Я надеялся, что Эмма сжалилась надо мной и уже сообщила остальным, что я ухожу. Но, разумеется, она этого не сделала, ведь я даже ей еще этого не сказал. Однако сама она, похоже, все уже прочитала на моем лице.

Мне было ясно, что остальные ни о чем не подозревают. Они уже так привыкли к моему присутствию, что успели забыть о том, что оно находится под вопросом. Я собрался с духом и попросил их уделить мне минуту внимания.

— Подождите секундочку, — раздался чей-то голос. Это с сильным акцентом произнесла девочка со змеей. Теперь она и ее питон в упор смотрели на меня. — Вот этот юноша изрыгает полную ерунду о тех местах, откуда я родом. — Обернувшись к единственному пустому стулу у стола, она продолжала: — Мой народ называет их Симхаладвипа — обиталище львов.

Со стула прозвучал голос Милларда:

— Простите, но вот тут четко говорится: Земля Серендипа. Составившие карту странные картографы не были склонны фантазировать!

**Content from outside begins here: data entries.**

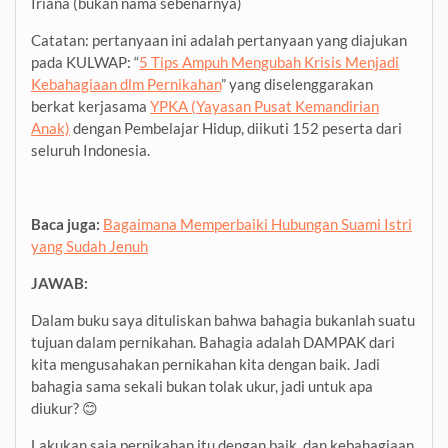
Iriana (bukan nama sebenarnya)
Catatan: pertanyaan ini adalah pertanyaan yang diajukan
pada KULWAP: “
5 Tips Ampuh Mengubah Krisis Menjadi
Kebahagiaan dlm Pernikahan
” yang diselenggarakan
berkat kerjasama
YPKA (Yayasan Pusat Kemandirian
Anak)
dengan Pembelajar Hidup, diikuti 152 peserta dari
seluruh Indonesia.
Baca juga:
Bagaimana Memperbaiki Hubungan Suami Istri
yang Sudah Jenuh
JAWAB:
Dalam buku saya dituliskan bahwa bahagia bukanlah suatu
tujuan dalam pernikahan. Bahagia adalah DAMPAK dari
kita mengusahakan pernikahan kita dengan baik. Jadi
bahagia sama sekali bukan tolak ukur, jadi untuk apa
diukur? 😊
Lakukan saja pernikahan itu dengan baik, dan kebahagiaan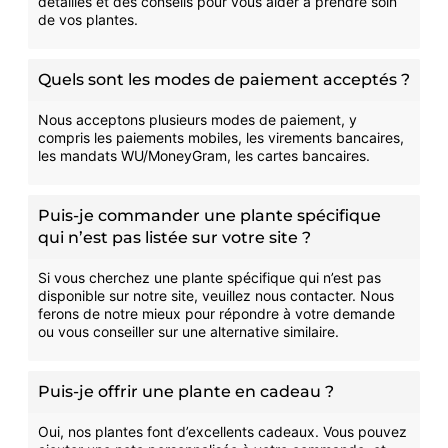
détaillés et des conseils pour vous aider à prendre soin
de vos plantes.
Quels sont les modes de paiement acceptés ?
Nous acceptons plusieurs modes de paiement, y
compris les paiements mobiles, les virements bancaires,
les mandats WU/MoneyGram, les cartes bancaires.
Puis-je commander une plante spécifique
qui n’est pas listée sur votre site ?
Si vous cherchez une plante spécifique qui n’est pas
disponible sur notre site, veuillez nous contacter. Nous
ferons de notre mieux pour répondre à votre demande
ou vous conseiller sur une alternative similaire.
Puis-je offrir une plante en cadeau ?
Oui, nos plantes font d’excellents cadeaux. Vous pouvez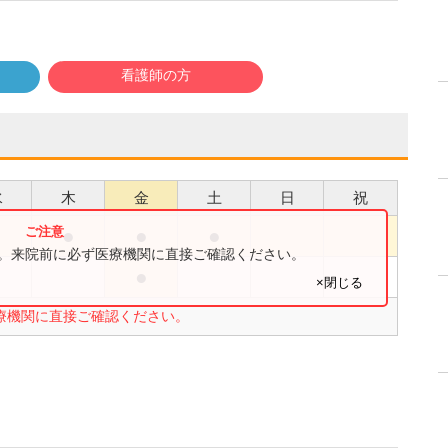
看護師の方
水
木
金
土
日
祝
●
●
●
●
す。来院前に必ず医療機関に直接ご確認ください。
●
●
×閉じる
療機関に直接ご確認ください。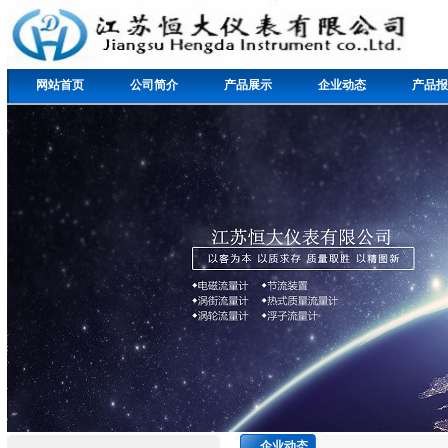
网站首页
公司简介
产品展示
企业动态
产品报
企业动态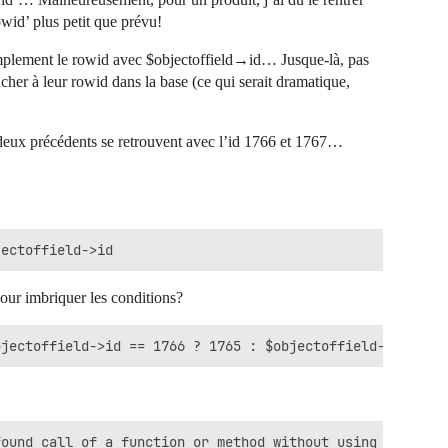
owid’ plus petit que prévu!
simplement le rowid avec $objectoffield→id… Jusque-là, pas
cher à leur rowid dans la base (ce qui serait dramatique,
s deux précédents se retrouvent avec l’id 1766 et 1767…
our imbriquer les conditions?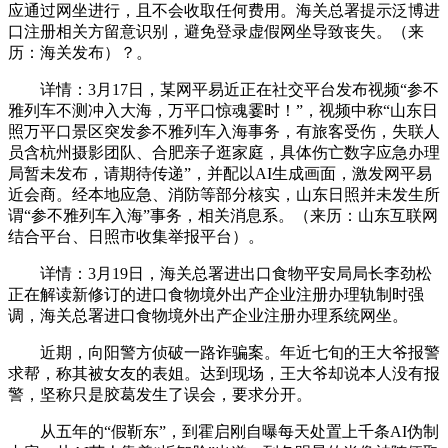
应通过网坐进行，且不会收取任何费用。海关总署提示泛博进
口注册相关方留意识别，避免登录虚假网坐导致丧失。（来
历：海关发布）？。
详情：3月17日，某网平易近正在社交平台发布视频“参不
雅列车不测冲入大海，万平口惊魂霎时！”，视频中称“山东日
照万平口景区突发参不雅列车入海事务，有旅客受伤，失联人
员含杭州摄影团队、合肥亲子逛家庭，具体伤亡数字应急办理
局暂未发布，请期待传递”，并配以AI生成画面，激发网平易
近会商。经本地应急、消防等部分核实，山东日照并未发生所
谓“参不雅列车入海”事务，相关消息系。（来历：山东互联网
结合平台、日照市收集举报平台）。
详情：3月19日，海关总署进出口食物平安局局长李劲松
正在解读新修订的进口食物境外出产企业注册办理轨制时强
调，海关总署进口食物境外出产企业注册办理系统网坐。
近期，向阳警方侦破一路诈骗案。年近七旬的王大爷报警
求帮，称其被女友的表姐。达到现场，王大爷却说本人没有报
警，坚称只是胶葛发生了误会，要求分开。
从五年的“假靳东”，到霍启刚自曝每天处置上千条AI伪制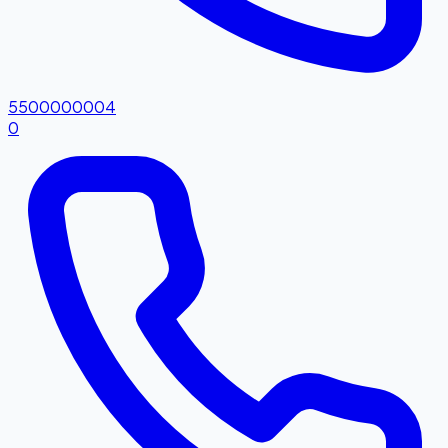
5500000004
0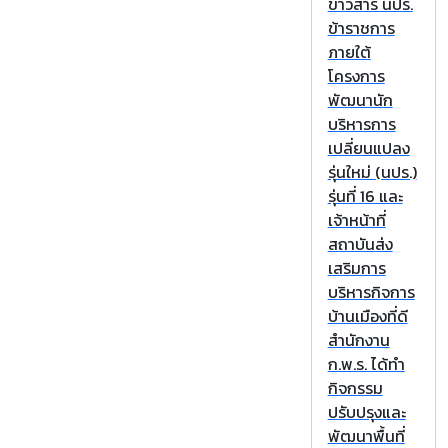
ข่าวสาร นปร.
ข้าราชการ
ภายใต้
โครงการ
พัฒนานัก
บริหารการ
เปลี่ยนแปลง
รุ่นใหม่ (นปร.)
รุ่นที่ 16 และ
เจ้าหน้าที่
สถาบันส่ง
เสริมการ
บริหารกิจการ
บ้านเมืองที่ดี
สำนักงาน
ก.พ.ร. ได้ทำ
กิจกรรม
ปรับปรุงและ
พัฒนาพื้นที่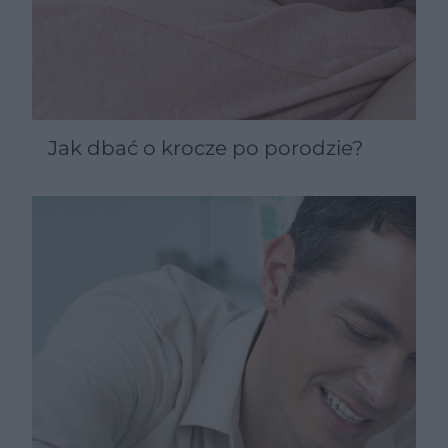
Jak dbać o krocze po porodzie?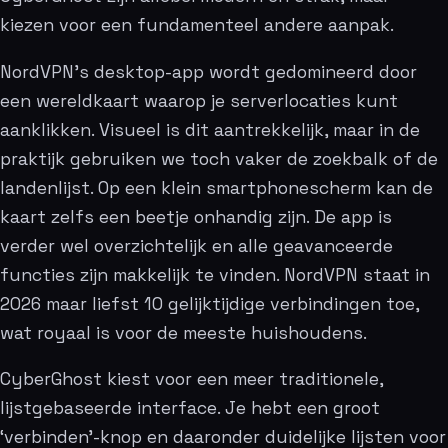
kiezen voor een fundamenteel andere aanpak.
NordVPN’s desktop-app wordt gedomineerd door
een wereldkaart waarop je serverlocaties kunt
aanklikken. Visueel is dit aantrekkelijk, maar in de
praktijk gebruiken we toch vaker de zoekbalk of de
landenlijst. Op een klein smartphonescherm kan de
kaart zelfs een beetje onhandig zijn. De app is
verder wel overzichtelijk en alle geavanceerde
functies zijn makkelijk te vinden. NordVPN staat in
2026 maar liefst 10 gelijktijdige verbindingen toe,
wat royaal is voor de meeste huishoudens.
CyberGhost kiest voor een meer traditionele,
lijstgebaseerde interface. Je hebt een groot
‘verbinden’-knop en daaronder duidelijke lijsten voor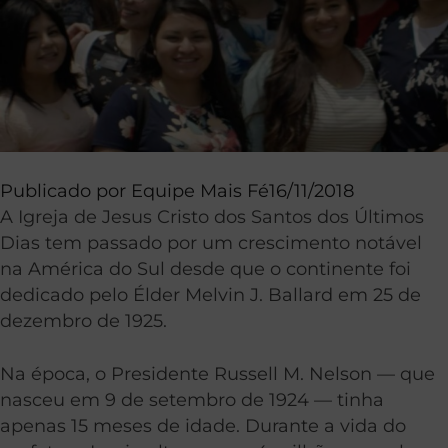
Publicado por
Equipe Mais Fé
16/11/2018
A Igreja de Jesus Cristo dos Santos dos Últimos
Dias tem passado por um crescimento notável
na América do Sul desde que o continente foi
dedicado pelo Élder Melvin J. Ballard em 25 de
dezembro de 1925.
Na época, o Presidente Russell M. Nelson — que
nasceu em 9 de setembro de 1924 — tinha
apenas 15 meses de idade. Durante a vida do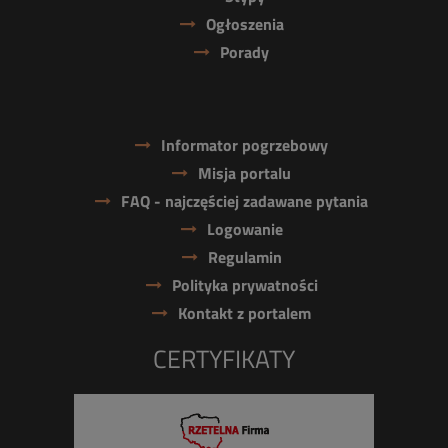
Ogłoszenia
Porady
Informator pogrzebowy
Misja portalu
FAQ - najczęściej zadawane pytania
Logowanie
Regulamin
Polityka prywatności
Kontakt z portalem
CERTYFIKATY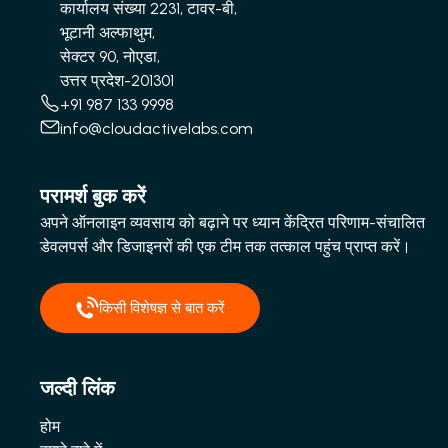
कार्यालय संख्या 2231, टावर-बी,
भूटानी अल्फाथुम,
सेक्टर 90, नोएडा,
उत्तर प्रदेश-201301
+91 987 133 9998
info@cloudactivelabs.com
परामर्श बुक करें
अपने ऑनलाइन व्यवसाय को बढ़ाने पर ध्यान केंद्रित परिणाम-संचालित
डेवलपर्स और डिजाइनरों की एक टीम तक तत्काल पहुंच प्राप्त करें।
किसी विशेषज्ञ से बात करें
जल्दी लिंक
होम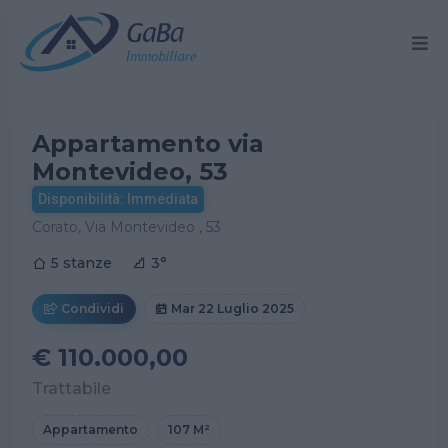
Appartamento via
Montevideo, 53
Disponibilità: Immediata
Corato, Via Montevideo , 53
5 stanze
3°
Condividi
Mar 22 Luglio 2025
€ 110.000,00
Trattabile
Appartamento
107 M²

Подойдя ближе, я увидел то, что послужило основанием для этого спора. Это была Карта Дней — гораздо более масштабное издание, чем то, которое мы утратили в море. Эта карта занимала практически весь стол и была толстой, как поставленный на торец кирпич.

— Я знаю свой родной дом лучше, и он называется Симхаладвипа! — настаивала девочка. Питон внезапно распутал кольца вокруг ее шеи и метнулся по столу, чтобы ткнуть носом в каплевидный остров рядом с побережьем Индии. Впрочем, на этой карте Индия называлась Малабар, а поверх острова, который был известен мне под названием Шри-Ланка, изящным почерком было выведено — Земля Серендипа.

— Какой смысл спорить? — произнес Миллард. — У некоторых мест имеется множество названий в соответствии с количеством народностей их жителей. А теперь, пожалуйста, отзови своего дружка, пока он не измял все страницы.

Девочка фыркнула и что-то пробормотала. Питон медленно скользнул обратно, чтобы снова обвиться вокруг ее шеи. Все это время я не мог отвести взгляда от книги. Та, которую потеряли мы, была достаточно внушительной, хотя при мне ее открывали лишь однажды, и то ночью. Я видел ее залитой оранжевым заревом горящего дома странных детей. Но эта карта представляла собой нечто совершенно иное. Она была на несколько порядков больше и так изысканно украшена, что наша рядом с ней показалась бы туалетной бумагой в кожаном переплете. Красочные карты раскинулись на ее страницах с золотым обрезом, материал которых представлял собой нечто гораздо более прочное, чем бумага. Возможно, это была телячья кожа. На полях теснились роскошные иллюстрации, легенды и всевозможные пояснения.